Les négociations actuelles sur l'assurance chômage inquiètent les assistantes maternelles qui redoutent de voir diminuer, ou de voir disparaître, leur allocation de retour à l'emploi (ARE). Cette indemnisation chômage, précieuse, permet de compenser la perte d'un contrat dans un secteur d'activité très instable, en particulier pour tous les salariés en situation de multi-emplois comme les femmes de ménages, les assistantes de vie ou encore les employés familiaux. Dans le document de cadrage envoyé aux partenaires sociaux en octobre 2018 pour cette négociation, le Gouvernement estime que « les règles de l'activité conservée peuvent conduire, dans certains cas, les personnes à bénéficier d'un revenu global très proche d'une activité à temps plein en cumulant revenu d'activité et revenu du chômage ». Cette situation « mérite d'être corrigée, afin d'inciter davantage les personnes à privilégier les revenus d'activité ».

En Indre-et-Loire, on dénombre 280 assistantes maternelles qui accueillent les enfants à leur domicile.
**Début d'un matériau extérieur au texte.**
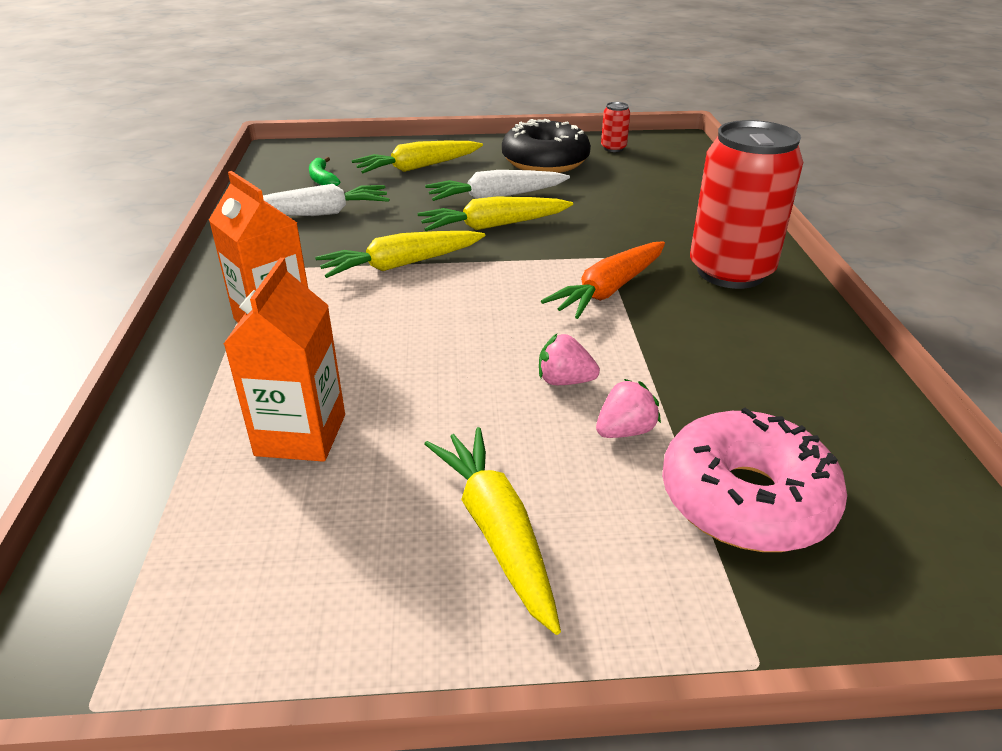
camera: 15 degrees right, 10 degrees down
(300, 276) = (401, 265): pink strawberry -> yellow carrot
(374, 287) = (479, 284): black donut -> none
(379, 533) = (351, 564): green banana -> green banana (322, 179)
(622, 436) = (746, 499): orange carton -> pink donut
Si, aujourd'hui, elles sont indemnisées entre la perte d'une garde et le moment où elles en retrouvent une autre, elles redoutent la suppression de cette indemnisation et avec elle la précarisation de leur profession.
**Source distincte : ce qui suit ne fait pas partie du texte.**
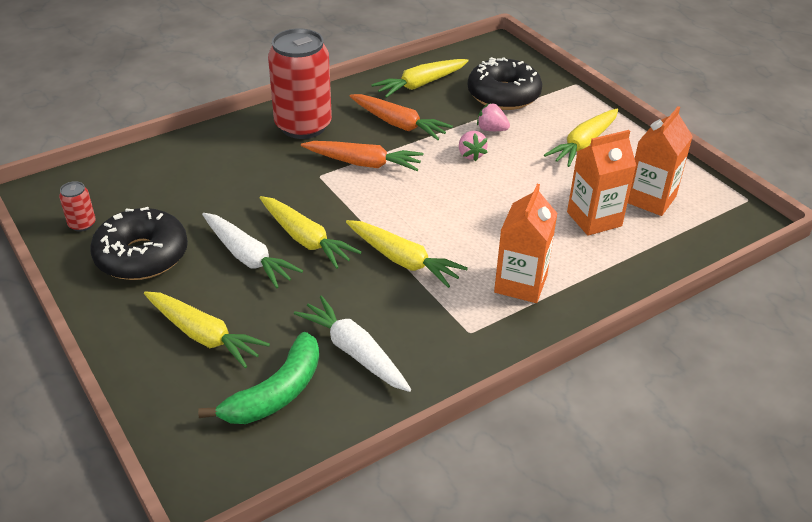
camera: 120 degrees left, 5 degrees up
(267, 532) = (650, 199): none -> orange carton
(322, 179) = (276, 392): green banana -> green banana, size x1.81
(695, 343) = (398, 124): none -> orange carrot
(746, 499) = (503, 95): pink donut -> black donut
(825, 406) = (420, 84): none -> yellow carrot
Ainsi, il lui demande de préciser les mesures que compte prendre le Gouvernement pour s'assurer que les éventuelles évolutions des règles applicables aux assistantes maternelles en matière d'indemnisation chômage soient en cohérence avec l'objectif inscrit à l'article 50 de la loi n° 2018-727 du 10 août 2018 pour un État au service d'une société de confiance visant à faciliter l'implantation, le développement et le maintien des modes d'accueil de la petite enfance.
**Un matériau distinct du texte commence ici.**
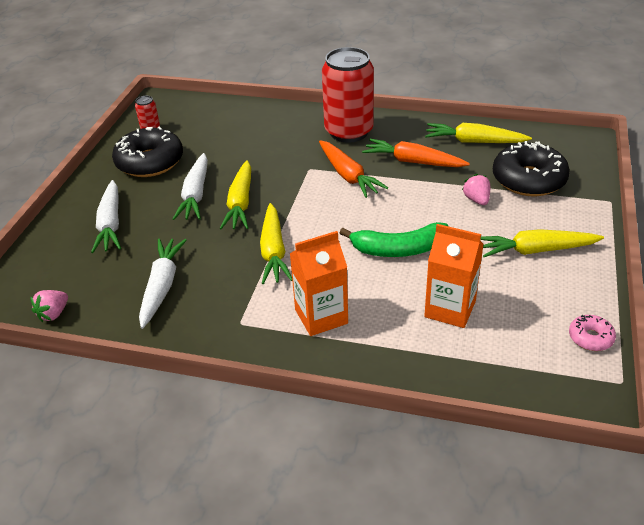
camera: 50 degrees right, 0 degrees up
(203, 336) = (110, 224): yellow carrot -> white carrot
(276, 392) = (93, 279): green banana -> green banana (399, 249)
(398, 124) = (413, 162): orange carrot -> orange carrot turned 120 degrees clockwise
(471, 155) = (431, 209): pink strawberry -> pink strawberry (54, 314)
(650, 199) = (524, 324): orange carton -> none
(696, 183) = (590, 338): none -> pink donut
Réponse du Ministère du travail

publiée dans le JO Sénat du 27/06/2019 - page 3416

La possibilité de cumuler la rémunération provenant d'une activité professionnelle avec les allocations de chômage vise à inciter les demandeurs d'emploi à reprendre un emploi. Ce cumul peut se produire dans deux cas : lorsqu'un allocataire de l'Assurance chômage en cours d'indemnisation retrouve une activité (activité « reprise »), ou lorsqu'un allocataire dispose de plusieurs contrats de travail et en perd un ou plusieurs contrats mais en conserve au moins un (activité « conservée »). La situation particulière des salariés qui cumulent plusieurs emplois pour le même employeur est à signaler. Sont essentiellement concernés, les assistantes maternelles du particulier employeur qui gardent à leur domicile plusieurs enfants d'une même famille. La réglementation qui leur est applicable leur impose de conclure un contrat de travail distinct pour chaque enfant gardé. Dans le cas où l'un des contrats est rompu, la ou les activités qui subsistent sont considérées comme conservées. Les règles de cumul allocation-salaire sont différentes selon que l'activité soit « reprise » ou « conservée ». Le dispositif d'activité conservée permet de cumuler intégralement une indemnisation chômage, basée sur l'activité perdue, avec une activité conservée, ce qui n'est pas le cas pour l'activité dite « reprise ». Ce traitement différencié peut entraîner des écarts importants d'indemnisation entre demandeurs d'emploi. Dès lors, les règles de l'activité conservée peuvent conduire, dans certains cas, les personnes à bénéficier d'un revenu global très proche d'une activité à temps plein en cumulant revenu d'activité et revenu du chômage. Pour autant, le Gouvernement n'a pas souhaité remettre en question les règles de l'activité conservée dans le cadre de la réforme globale de l'assurance chômage annoncée le 18 juin 2019. Cette décision est cohérente avec l'objectif inscrit à l'article 50 de la loi n° 2018-727 du 10 août 2018 pour un État au service d'une société de confiance visant à faciliter l'implantation, le développement et le maintien des modes d'accueil de la petite enfance.